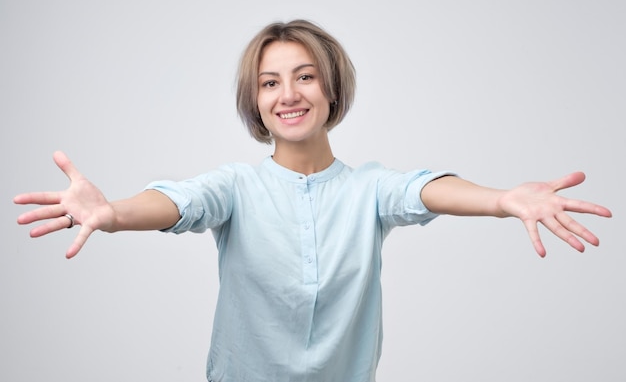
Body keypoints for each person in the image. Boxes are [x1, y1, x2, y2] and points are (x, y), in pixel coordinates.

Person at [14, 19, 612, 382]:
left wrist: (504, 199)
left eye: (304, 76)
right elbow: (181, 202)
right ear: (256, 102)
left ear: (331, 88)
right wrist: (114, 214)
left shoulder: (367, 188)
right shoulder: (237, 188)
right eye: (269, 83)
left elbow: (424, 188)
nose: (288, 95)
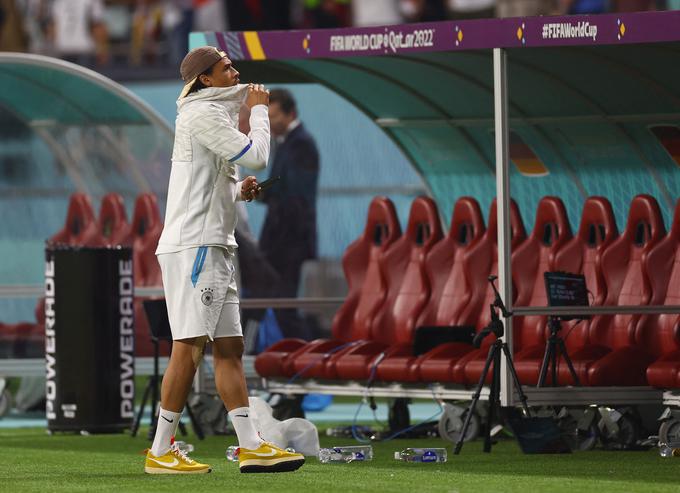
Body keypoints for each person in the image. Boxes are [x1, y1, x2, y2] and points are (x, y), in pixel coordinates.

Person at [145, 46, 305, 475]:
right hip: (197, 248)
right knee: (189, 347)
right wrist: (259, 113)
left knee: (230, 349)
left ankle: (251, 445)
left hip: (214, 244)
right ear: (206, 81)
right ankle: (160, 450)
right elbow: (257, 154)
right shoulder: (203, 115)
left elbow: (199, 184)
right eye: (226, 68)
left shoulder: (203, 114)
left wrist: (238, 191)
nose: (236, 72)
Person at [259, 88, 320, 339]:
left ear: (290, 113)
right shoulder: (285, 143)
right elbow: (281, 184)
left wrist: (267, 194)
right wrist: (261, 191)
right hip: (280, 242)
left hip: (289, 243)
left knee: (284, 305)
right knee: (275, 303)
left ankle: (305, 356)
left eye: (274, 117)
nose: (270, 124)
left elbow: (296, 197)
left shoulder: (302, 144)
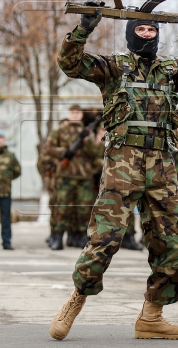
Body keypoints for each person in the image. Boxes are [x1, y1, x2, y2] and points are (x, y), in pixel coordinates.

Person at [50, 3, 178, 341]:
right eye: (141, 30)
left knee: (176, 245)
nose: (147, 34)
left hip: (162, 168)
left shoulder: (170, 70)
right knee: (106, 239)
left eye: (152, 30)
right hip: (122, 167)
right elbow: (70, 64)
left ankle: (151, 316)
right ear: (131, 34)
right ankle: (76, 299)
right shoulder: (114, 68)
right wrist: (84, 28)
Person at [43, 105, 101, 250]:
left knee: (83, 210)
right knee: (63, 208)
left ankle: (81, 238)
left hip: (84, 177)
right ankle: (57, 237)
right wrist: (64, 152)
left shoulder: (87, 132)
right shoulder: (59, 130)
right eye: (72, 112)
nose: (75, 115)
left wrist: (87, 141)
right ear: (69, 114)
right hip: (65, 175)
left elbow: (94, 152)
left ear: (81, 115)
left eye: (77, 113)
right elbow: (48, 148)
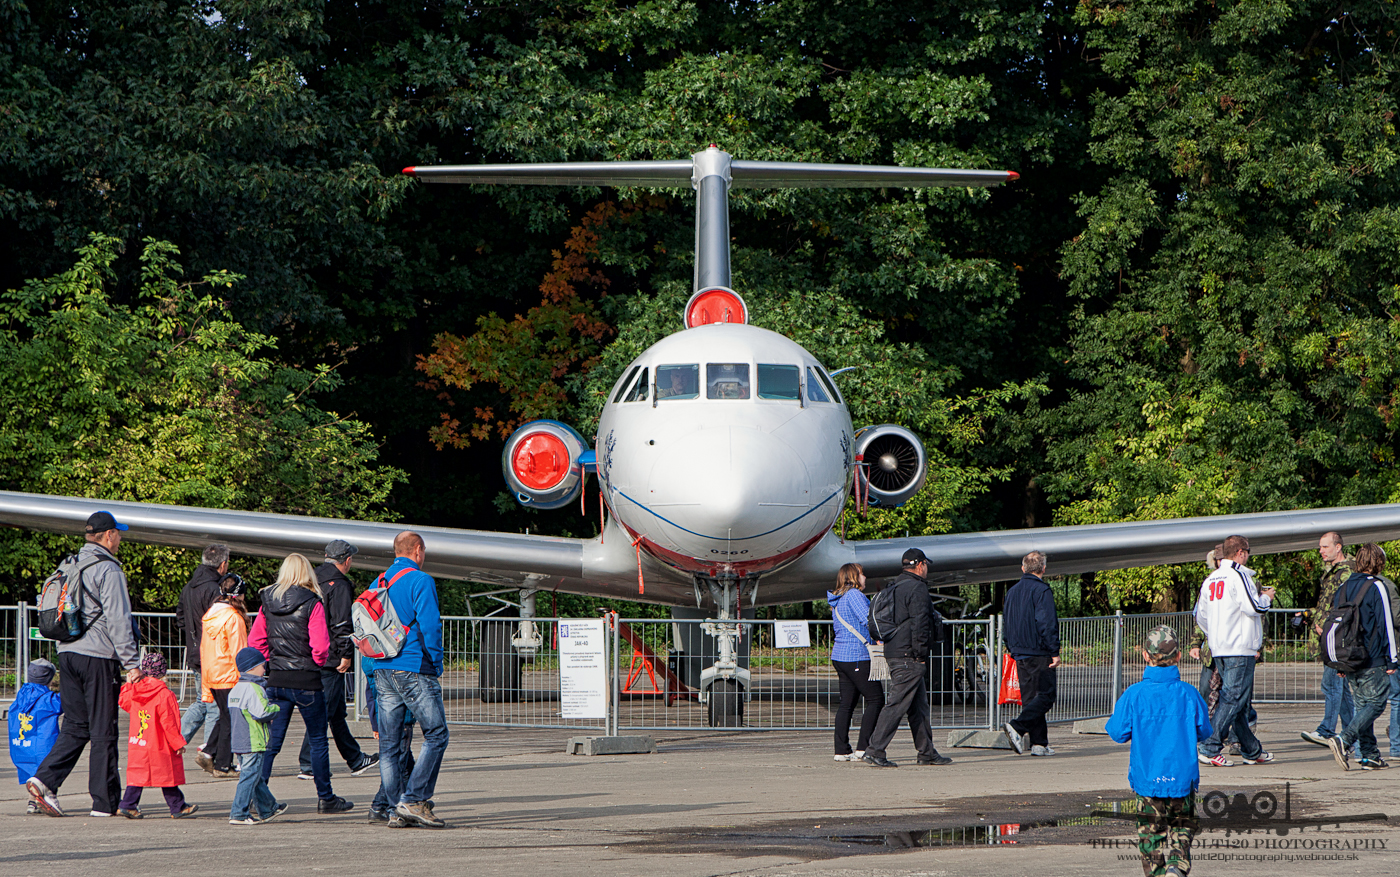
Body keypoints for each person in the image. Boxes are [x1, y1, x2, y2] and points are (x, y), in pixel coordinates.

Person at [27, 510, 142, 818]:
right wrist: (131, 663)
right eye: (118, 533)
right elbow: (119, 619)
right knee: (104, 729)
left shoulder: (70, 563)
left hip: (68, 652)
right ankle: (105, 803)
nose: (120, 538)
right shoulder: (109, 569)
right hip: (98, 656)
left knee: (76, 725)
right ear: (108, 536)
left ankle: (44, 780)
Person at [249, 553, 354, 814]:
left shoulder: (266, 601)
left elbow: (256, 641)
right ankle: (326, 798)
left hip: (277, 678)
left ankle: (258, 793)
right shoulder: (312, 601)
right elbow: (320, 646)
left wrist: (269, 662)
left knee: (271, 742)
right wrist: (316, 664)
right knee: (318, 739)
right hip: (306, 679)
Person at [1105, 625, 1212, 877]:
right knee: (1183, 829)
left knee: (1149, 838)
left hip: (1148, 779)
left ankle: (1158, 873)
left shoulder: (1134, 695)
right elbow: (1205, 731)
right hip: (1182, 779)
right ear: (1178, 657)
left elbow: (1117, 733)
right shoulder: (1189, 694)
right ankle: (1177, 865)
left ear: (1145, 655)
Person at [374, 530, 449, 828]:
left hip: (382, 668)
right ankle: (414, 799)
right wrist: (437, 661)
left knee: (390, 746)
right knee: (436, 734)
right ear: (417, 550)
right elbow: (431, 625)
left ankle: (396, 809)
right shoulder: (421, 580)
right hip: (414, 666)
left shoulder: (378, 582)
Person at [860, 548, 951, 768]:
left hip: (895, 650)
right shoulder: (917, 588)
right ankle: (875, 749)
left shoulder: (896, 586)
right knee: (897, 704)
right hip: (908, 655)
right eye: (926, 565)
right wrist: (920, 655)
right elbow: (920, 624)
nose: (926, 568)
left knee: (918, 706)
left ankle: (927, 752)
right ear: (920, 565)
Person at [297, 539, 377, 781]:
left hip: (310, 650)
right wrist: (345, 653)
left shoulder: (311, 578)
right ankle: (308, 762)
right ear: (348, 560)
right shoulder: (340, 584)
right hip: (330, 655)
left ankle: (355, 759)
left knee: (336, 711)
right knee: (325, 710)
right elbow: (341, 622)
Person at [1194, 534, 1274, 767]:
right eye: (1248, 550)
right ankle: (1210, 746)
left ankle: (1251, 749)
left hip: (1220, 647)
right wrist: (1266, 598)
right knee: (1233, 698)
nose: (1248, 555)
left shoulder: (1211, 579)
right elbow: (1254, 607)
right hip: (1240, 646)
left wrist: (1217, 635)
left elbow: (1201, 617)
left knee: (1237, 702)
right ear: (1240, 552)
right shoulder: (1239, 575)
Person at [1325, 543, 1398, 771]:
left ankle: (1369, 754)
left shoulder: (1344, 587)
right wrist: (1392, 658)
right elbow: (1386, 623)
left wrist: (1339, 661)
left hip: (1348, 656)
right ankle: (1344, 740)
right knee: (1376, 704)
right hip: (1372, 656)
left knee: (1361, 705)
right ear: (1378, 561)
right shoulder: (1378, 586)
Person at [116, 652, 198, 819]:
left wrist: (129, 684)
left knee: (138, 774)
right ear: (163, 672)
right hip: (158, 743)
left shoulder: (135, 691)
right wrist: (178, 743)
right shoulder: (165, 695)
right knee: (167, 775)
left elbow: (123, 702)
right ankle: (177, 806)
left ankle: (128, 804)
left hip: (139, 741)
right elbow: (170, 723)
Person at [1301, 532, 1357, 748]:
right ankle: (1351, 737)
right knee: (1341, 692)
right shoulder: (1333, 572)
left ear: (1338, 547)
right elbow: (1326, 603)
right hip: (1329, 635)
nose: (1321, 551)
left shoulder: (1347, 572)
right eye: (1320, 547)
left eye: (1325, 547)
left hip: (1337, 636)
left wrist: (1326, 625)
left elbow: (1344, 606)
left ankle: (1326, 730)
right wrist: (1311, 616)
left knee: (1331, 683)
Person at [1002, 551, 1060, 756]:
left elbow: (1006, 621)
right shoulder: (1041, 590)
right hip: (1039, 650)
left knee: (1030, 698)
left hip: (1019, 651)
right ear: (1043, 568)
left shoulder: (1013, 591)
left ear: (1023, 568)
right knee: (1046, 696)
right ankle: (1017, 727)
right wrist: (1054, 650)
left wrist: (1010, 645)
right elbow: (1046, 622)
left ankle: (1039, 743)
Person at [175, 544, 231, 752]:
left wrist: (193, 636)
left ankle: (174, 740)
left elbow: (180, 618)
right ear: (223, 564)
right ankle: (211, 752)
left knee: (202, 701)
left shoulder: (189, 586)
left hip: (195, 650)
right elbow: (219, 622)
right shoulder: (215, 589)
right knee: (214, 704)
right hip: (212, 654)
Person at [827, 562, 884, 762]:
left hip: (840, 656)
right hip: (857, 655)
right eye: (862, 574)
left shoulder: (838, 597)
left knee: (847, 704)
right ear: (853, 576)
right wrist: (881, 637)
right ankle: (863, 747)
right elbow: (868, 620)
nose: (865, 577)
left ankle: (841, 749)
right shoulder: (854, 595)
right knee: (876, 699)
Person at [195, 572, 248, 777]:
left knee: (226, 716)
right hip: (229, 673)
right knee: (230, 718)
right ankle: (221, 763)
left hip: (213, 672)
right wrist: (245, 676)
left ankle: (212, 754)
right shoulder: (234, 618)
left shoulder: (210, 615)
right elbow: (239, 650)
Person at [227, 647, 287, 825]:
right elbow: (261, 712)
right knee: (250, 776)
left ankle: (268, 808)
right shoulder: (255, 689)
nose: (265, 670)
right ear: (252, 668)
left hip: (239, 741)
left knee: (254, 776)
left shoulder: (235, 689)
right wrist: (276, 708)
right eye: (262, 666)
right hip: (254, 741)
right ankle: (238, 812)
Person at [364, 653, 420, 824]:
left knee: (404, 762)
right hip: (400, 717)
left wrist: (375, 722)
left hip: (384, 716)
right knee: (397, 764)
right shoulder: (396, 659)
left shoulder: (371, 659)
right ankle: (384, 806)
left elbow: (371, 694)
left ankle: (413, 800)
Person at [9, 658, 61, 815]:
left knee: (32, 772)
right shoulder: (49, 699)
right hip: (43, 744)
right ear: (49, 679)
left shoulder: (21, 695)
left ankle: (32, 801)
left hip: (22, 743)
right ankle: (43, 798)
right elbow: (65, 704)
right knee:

Assignment → Everything from the line with "left wrist: (269, 662)" through the line with "left wrist: (129, 684)" should be written out exactly as it appears above, end lines included, and nothing outside that range.

Your response →
left wrist: (269, 662)
left knee: (271, 742)
right wrist: (316, 664)
right knee: (318, 739)
right hip: (306, 679)
Person at [1105, 625, 1212, 877]:
right knee: (1183, 829)
left knee: (1149, 838)
left hip: (1148, 779)
left ankle: (1158, 873)
left shoulder: (1134, 695)
right elbow: (1205, 731)
right hip: (1182, 779)
right ear: (1178, 657)
left elbow: (1117, 733)
right shoulder: (1189, 694)
right ankle: (1177, 865)
left ear: (1145, 655)
Person at [374, 530, 449, 828]:
left hip: (382, 668)
right ankle: (414, 799)
right wrist: (437, 661)
left knee: (390, 746)
right knee: (436, 734)
right ear: (417, 550)
right elbow: (431, 625)
left ankle: (396, 809)
right shoulder: (421, 580)
right hip: (414, 666)
left shoulder: (378, 582)
Person at [860, 548, 951, 768]:
left hip: (895, 650)
right shoulder: (917, 588)
right ankle: (875, 749)
left shoulder: (896, 586)
right knee: (897, 704)
right hip: (908, 655)
right eye: (926, 565)
right wrist: (920, 655)
right elbow: (920, 624)
nose: (926, 568)
left knee: (918, 706)
left ankle: (927, 752)
right ear: (920, 565)
Person at [297, 539, 377, 781]:
left hip: (310, 650)
right wrist: (345, 653)
left shoulder: (311, 578)
right ankle: (308, 762)
right ear: (348, 560)
right shoulder: (340, 584)
right hip: (330, 655)
left ankle: (355, 759)
left knee: (336, 711)
right knee: (325, 710)
right elbow: (341, 622)
Person at [1194, 534, 1274, 767]:
right eye: (1248, 550)
right ankle: (1210, 746)
left ankle: (1251, 749)
left hip: (1220, 647)
right wrist: (1266, 598)
right knee: (1233, 698)
nose: (1248, 555)
left shoulder: (1211, 579)
right elbow: (1254, 607)
right hip: (1240, 646)
left wrist: (1217, 635)
left elbow: (1201, 617)
left knee: (1237, 702)
right ear: (1240, 552)
right shoulder: (1239, 575)
Person at [1325, 543, 1398, 771]:
left ankle: (1369, 754)
left shoulder: (1344, 587)
right wrist: (1392, 658)
right elbow: (1386, 623)
left wrist: (1339, 661)
left hip: (1348, 656)
right ankle: (1344, 740)
right knee: (1376, 704)
right hip: (1372, 656)
left knee: (1361, 705)
right ear: (1378, 561)
right shoulder: (1378, 586)
Person at [116, 652, 198, 819]:
left wrist: (129, 684)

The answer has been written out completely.